- Given records -

########

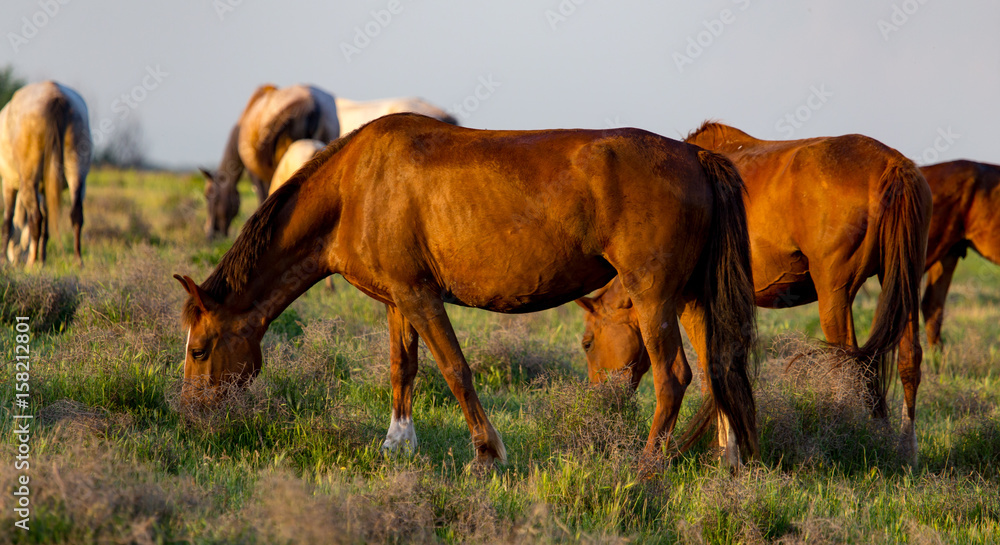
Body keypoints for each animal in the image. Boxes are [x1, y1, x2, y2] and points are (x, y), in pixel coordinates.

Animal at [0, 81, 90, 266]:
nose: (16, 258)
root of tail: (55, 95)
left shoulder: (8, 183)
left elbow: (8, 222)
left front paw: (3, 259)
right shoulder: (45, 189)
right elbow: (46, 226)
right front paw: (43, 258)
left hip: (28, 180)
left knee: (36, 218)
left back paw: (31, 263)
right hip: (77, 173)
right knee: (76, 214)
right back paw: (77, 260)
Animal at [178, 112, 756, 466]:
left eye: (199, 349)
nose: (191, 419)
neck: (353, 188)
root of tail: (695, 158)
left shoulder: (419, 295)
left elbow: (455, 369)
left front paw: (486, 452)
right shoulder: (398, 299)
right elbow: (403, 368)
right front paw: (398, 445)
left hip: (655, 298)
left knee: (674, 377)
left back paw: (647, 465)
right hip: (692, 301)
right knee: (718, 371)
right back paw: (729, 459)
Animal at [580, 121, 928, 462]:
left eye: (587, 343)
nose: (599, 401)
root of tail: (892, 164)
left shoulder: (687, 302)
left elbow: (709, 374)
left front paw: (721, 449)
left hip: (835, 295)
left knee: (851, 366)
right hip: (904, 284)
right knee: (907, 360)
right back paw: (903, 450)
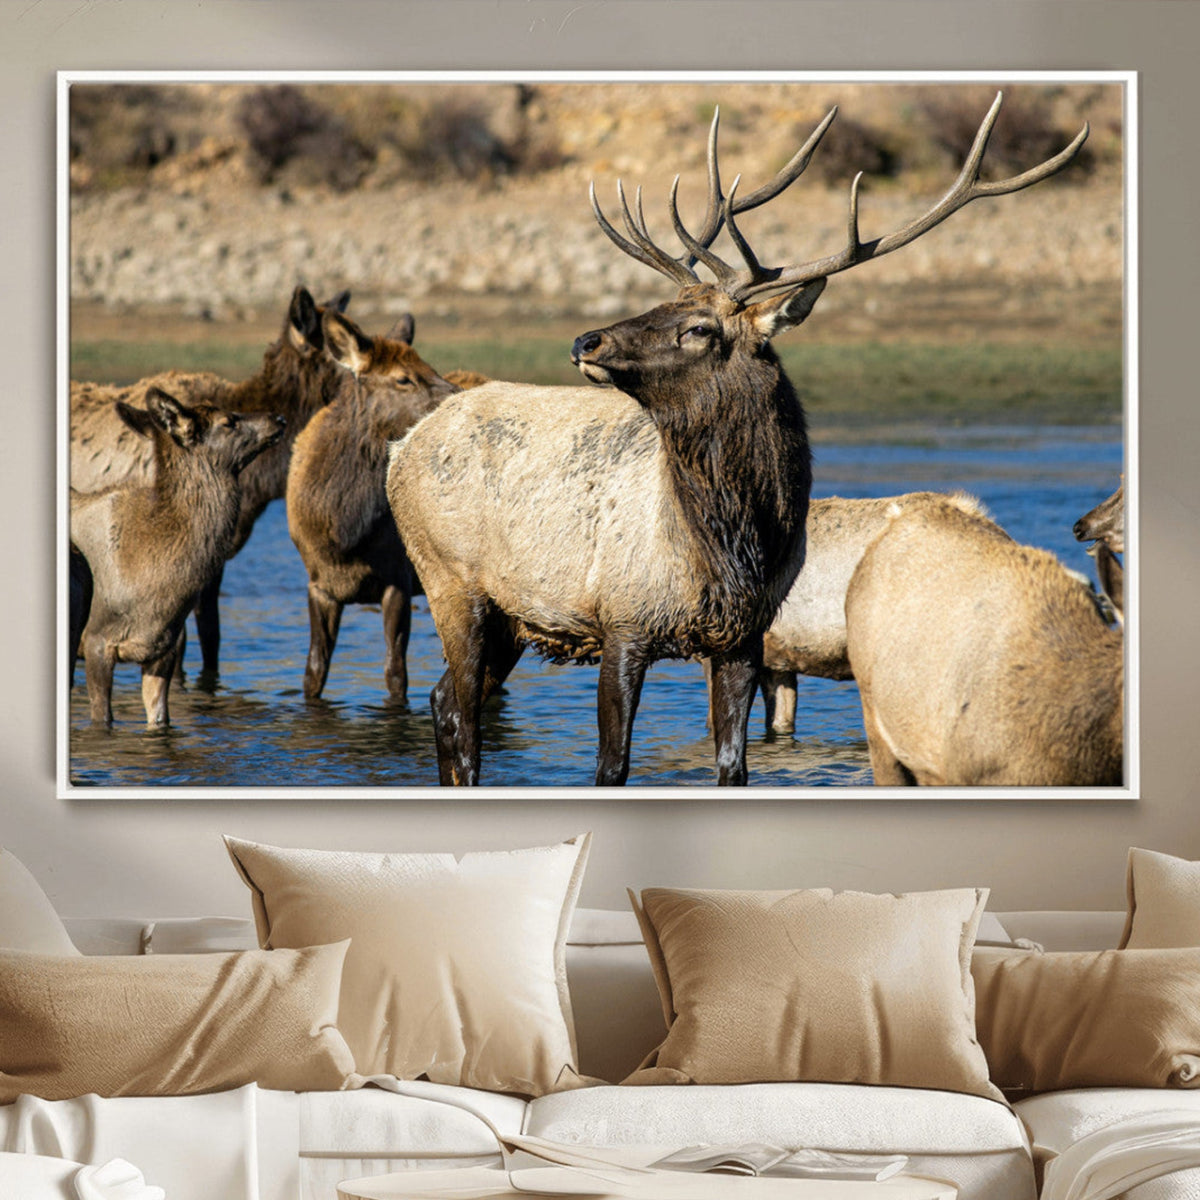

########

- Activity -
Full transcription without images: please go through the records and repeat them exactly.

- Your solution -
Body keypoints for each animal in the image. Boxes are [x1, y1, x2, y2] and points are (x, y), in pixel coordinates.

Animal at [0, 81, 90, 266]:
nose: (16, 258)
root of tail: (55, 95)
left shoulder: (8, 183)
left elbow: (8, 222)
left front paw: (3, 259)
right shoulder: (45, 189)
right elbow: (46, 226)
right front paw: (43, 258)
left hip: (28, 180)
left knee: (36, 218)
left back paw: (31, 263)
right hip: (77, 173)
right knee: (76, 214)
right back paw: (77, 260)
Animal at [178, 112, 756, 466]:
left eye: (199, 349)
nose: (191, 419)
neck: (353, 188)
root of tail: (695, 158)
left shoulder: (419, 295)
left elbow: (455, 369)
left front paw: (486, 452)
right shoulder: (398, 299)
right elbow: (403, 368)
right front paw: (398, 445)
left hip: (655, 298)
left knee: (674, 377)
left back paw: (647, 465)
right hip: (692, 301)
right knee: (718, 371)
right back paw: (729, 459)
Animal at [580, 121, 928, 462]:
left eye: (587, 343)
nose: (599, 401)
root of tail: (892, 164)
left shoulder: (687, 302)
left elbow: (709, 374)
left front paw: (721, 449)
left hip: (835, 295)
left knee: (851, 366)
right hip: (904, 284)
right knee: (907, 360)
right back paw: (903, 450)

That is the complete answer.